O motorista compartilhou uma mensagem emocionante no Instagram para o aniversário de seu pai.

Paul Stanley publicou uma mensagem comovente no Instagram para o aniversário de seu pai, o falecido motorista Paco Stanley. Nesta sexta-feira, 3 de julho, ele completaria 84 anos.

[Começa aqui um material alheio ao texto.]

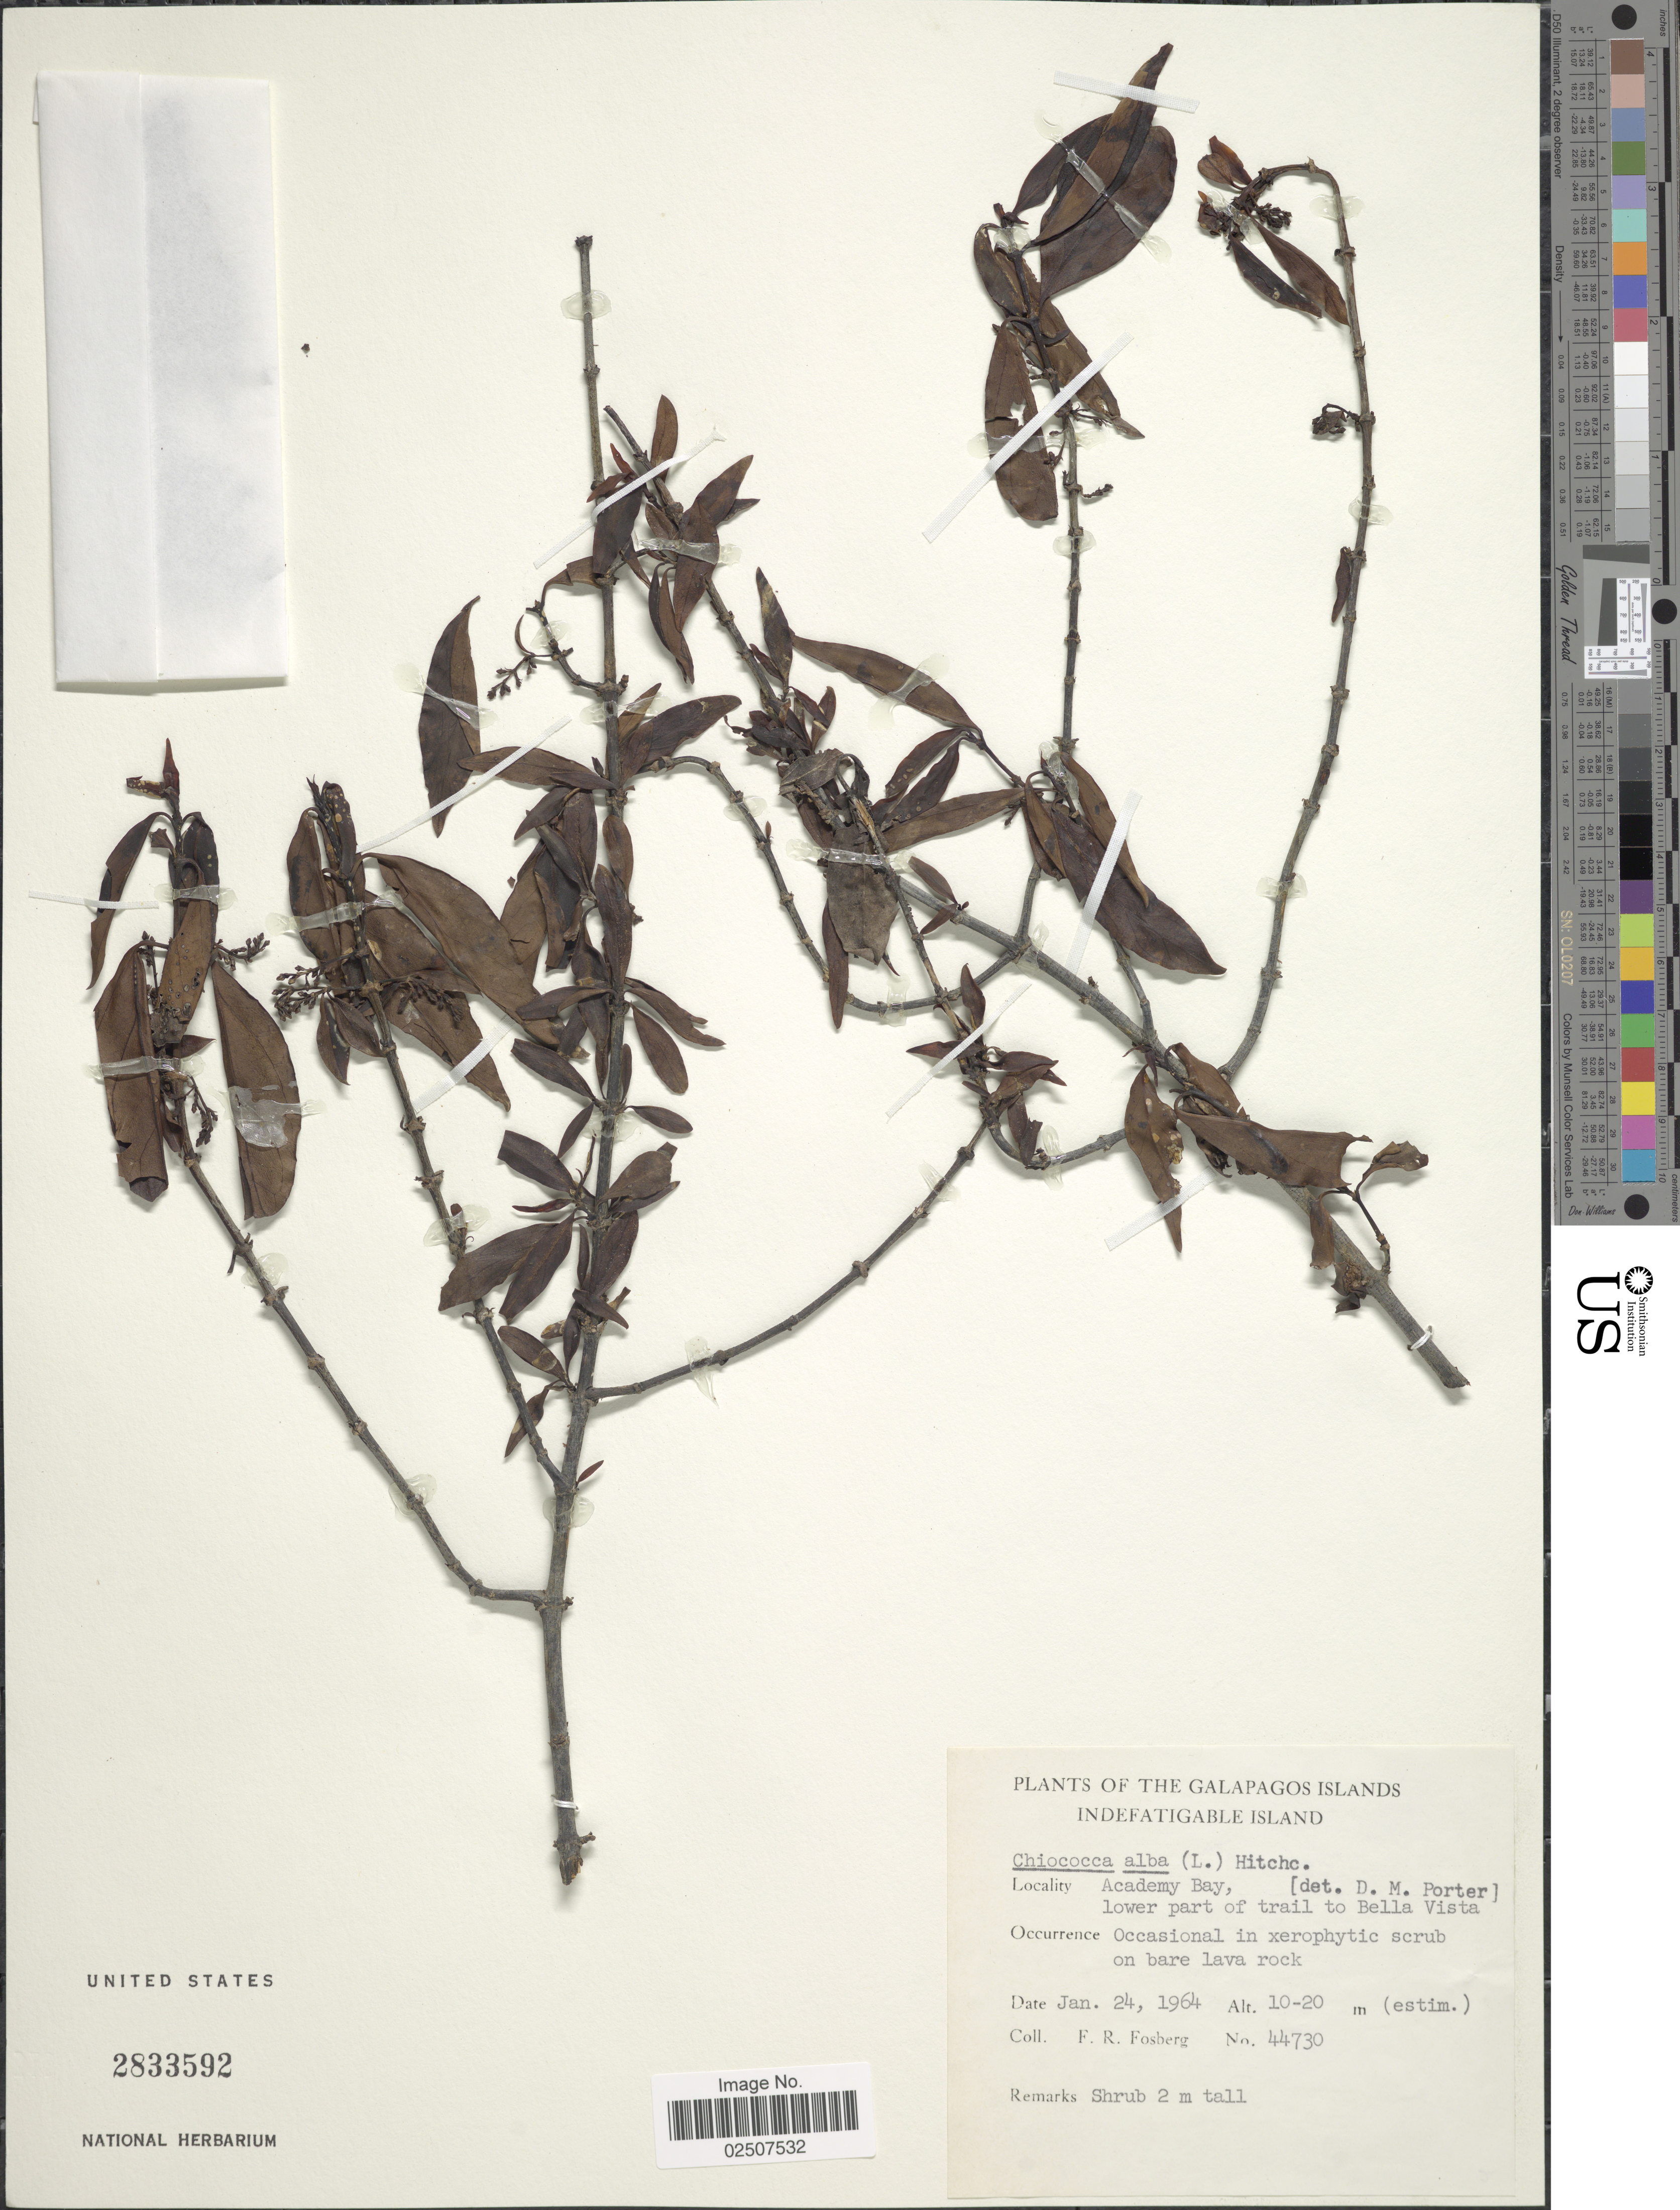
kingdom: Plantae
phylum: Tracheophyta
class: Magnoliopsida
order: Gentianales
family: Rubiaceae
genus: Chiococca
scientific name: Chiococca alba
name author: (L.) Hitchc.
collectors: F. R. Fosberg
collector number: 44730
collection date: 1964-01-24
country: Ecuador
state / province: Colón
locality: Galapagos Islands. Indefatigable Island. Academy Bay, lower part of trail to Bella Vista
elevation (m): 10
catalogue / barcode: US 2833592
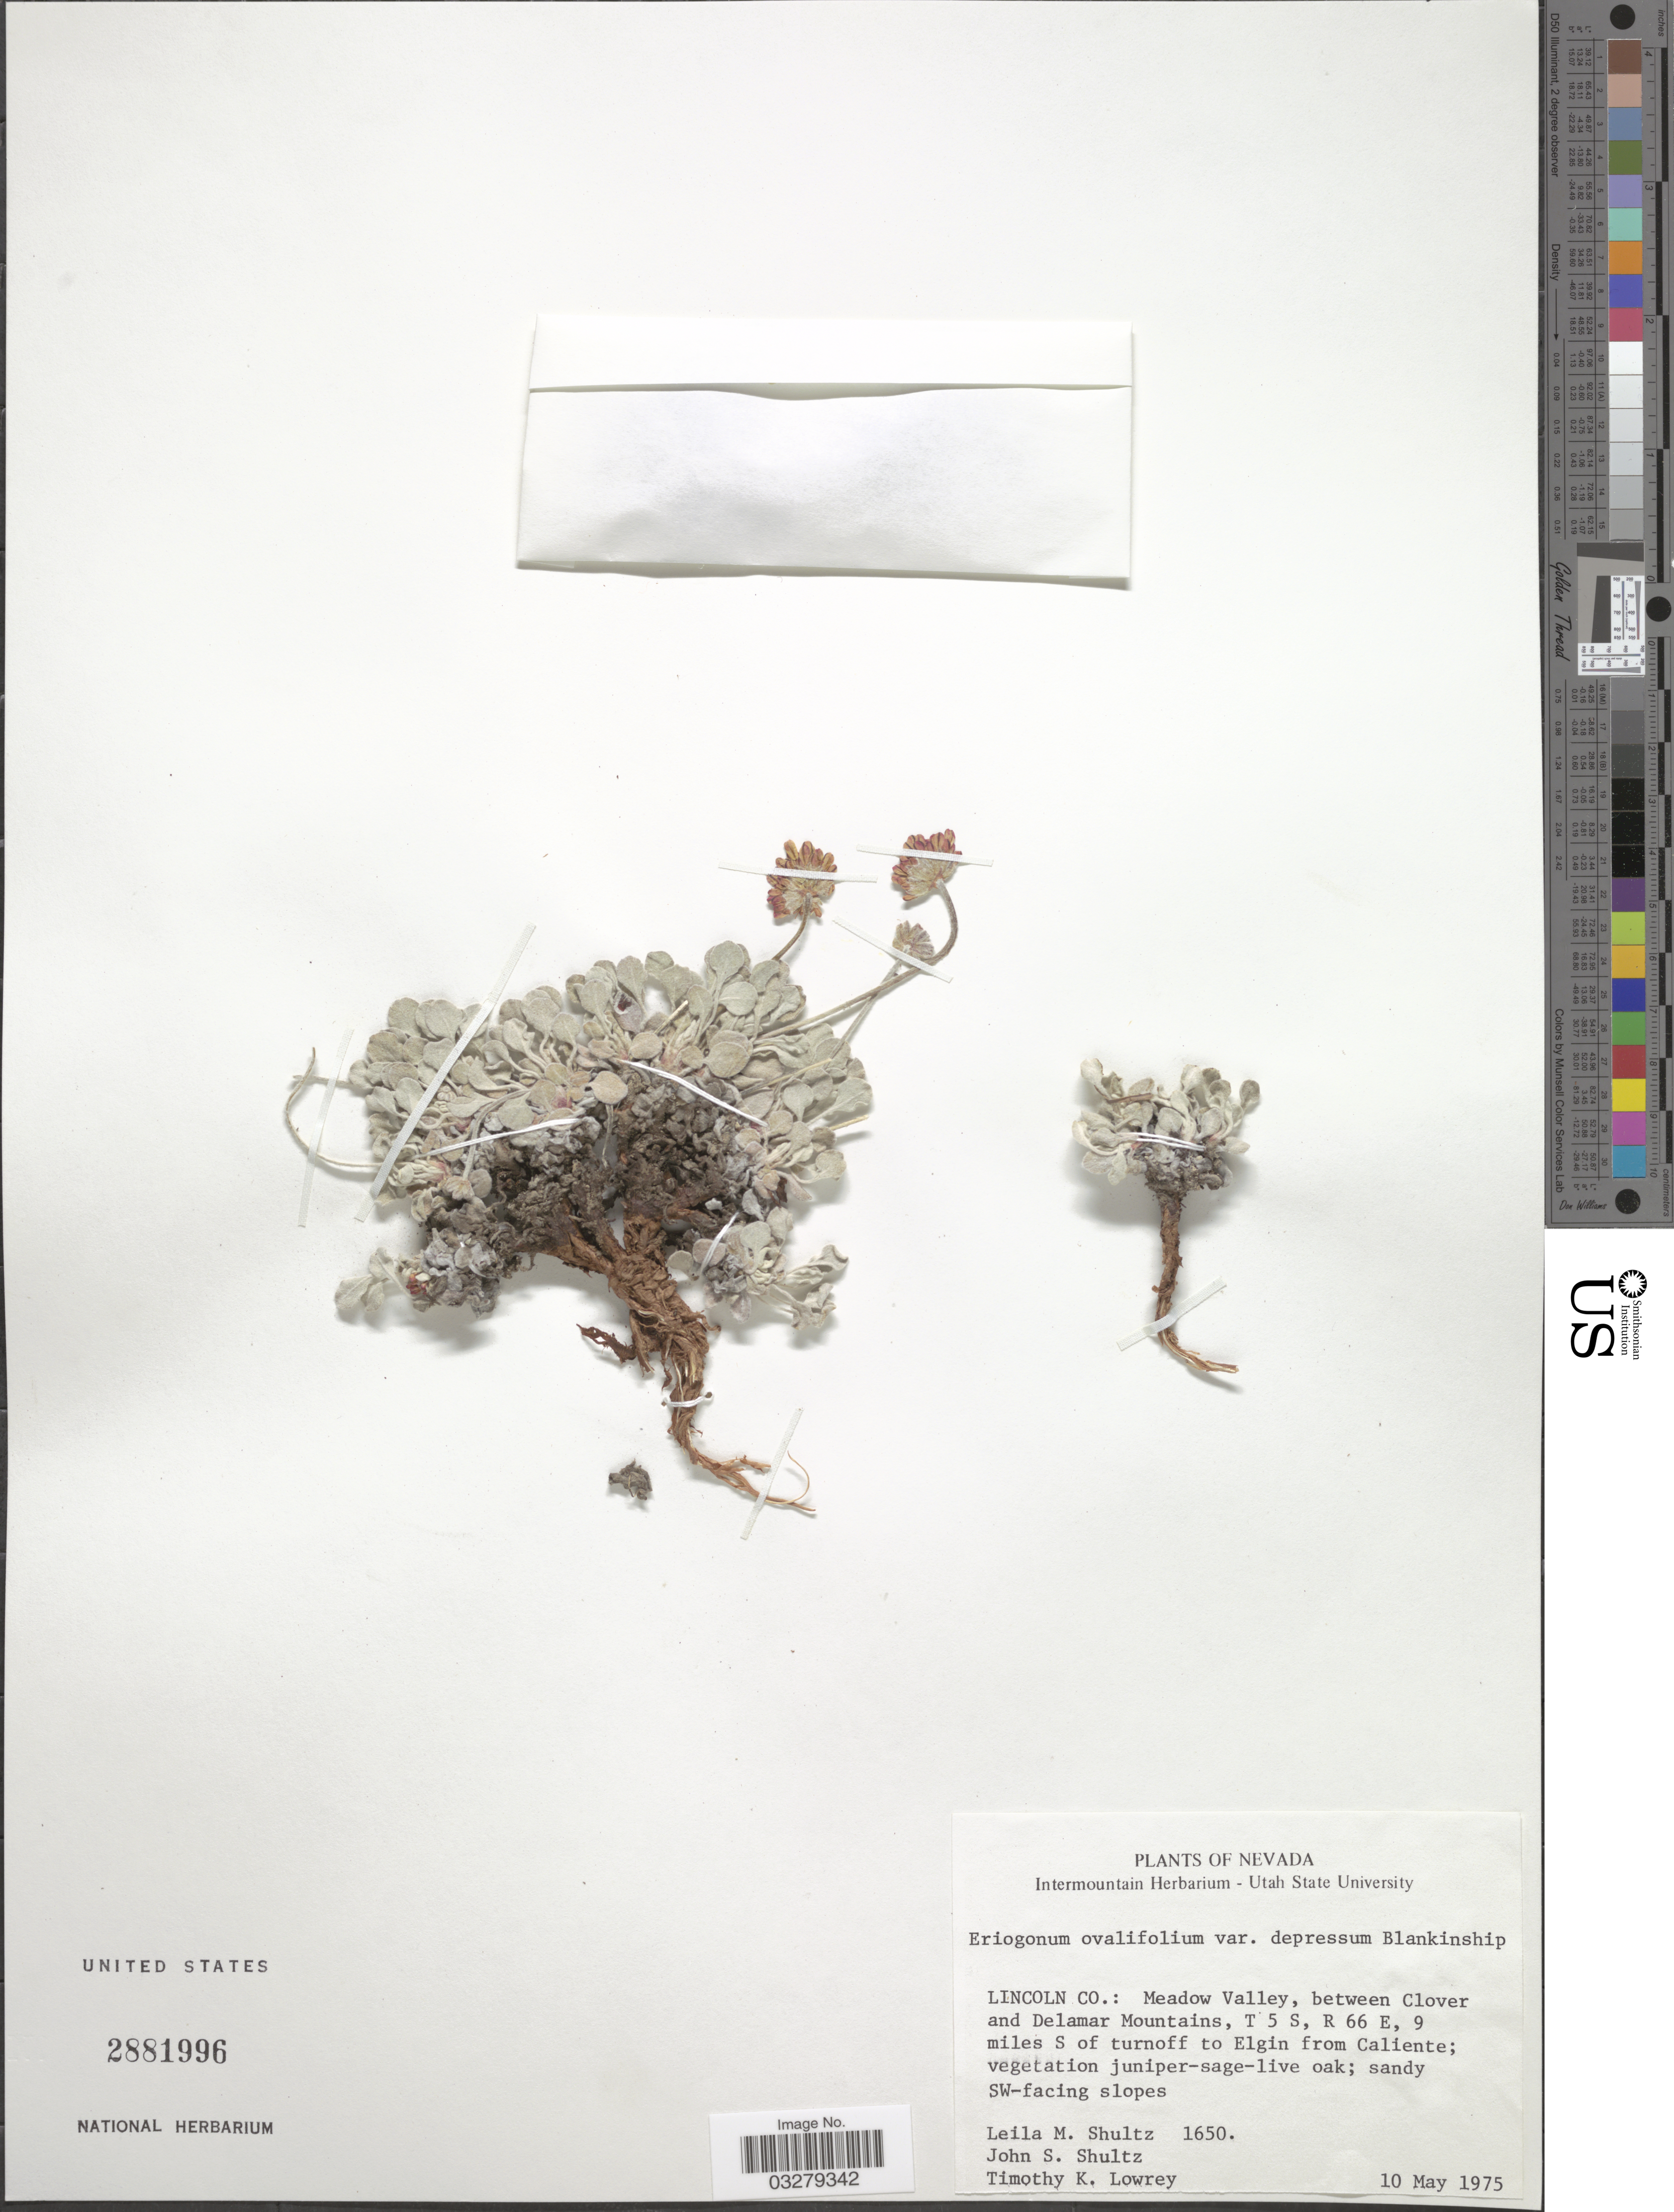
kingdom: Plantae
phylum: Tracheophyta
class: Magnoliopsida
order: Caryophyllales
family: Polygonaceae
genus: Eriogonum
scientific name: Eriogonum ovalifolium var. depressum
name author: Blank.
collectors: L. Schultz, J. Schultz & T. K. Lowrey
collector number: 1650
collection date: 1975-05-10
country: United States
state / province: Nevada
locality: Lincoln Co.: Meadow Valley, between Clover and Delamar Mountains, T5S, R66E, 9 miles s of turnoff to Elgin from Caliente, sandy SW-facing slopes.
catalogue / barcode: US 2881996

“Então meu filho chefe, hoje com 84 anos, sempre te amo no meu (coração). Sua neta é linda, o nome dela é Victoria, ela pede água para a mãe a noite toda e me chama de Dada hahahahahahaha. E vai para Pumas (ela diz puna)”, escreveu Paul.

A publicação traz uma foto de Paco Stanley em sua juventude. Colegas como Karla Díaz, Shiky e Andrea Escalona mostraram apoio com emoticons.

Uma memória que dói e celebra

Paco Stanley morreu em 1999 devido a um ataque. Paulo tinha então 14 anos, idade em que a presença paterna é fundamental. Esta semana, durante a estreia de “Viva la magic!” do Disney on Ice, Paul compareceu com sua esposa Joely Bernat e sua filha Victoria.

“Era típico ir ao circo, você ia até a luneta e se divertia, eu vivi bem e hoje estou vivenciando com minha filha”, lembrou.

Para Paul, ser pai sempre foi um sonho. “Estou tentando dar o melhor para ele, para que ele tenha uma boa infância”, comentou. O processo, garantiu, é um aprendizado constante.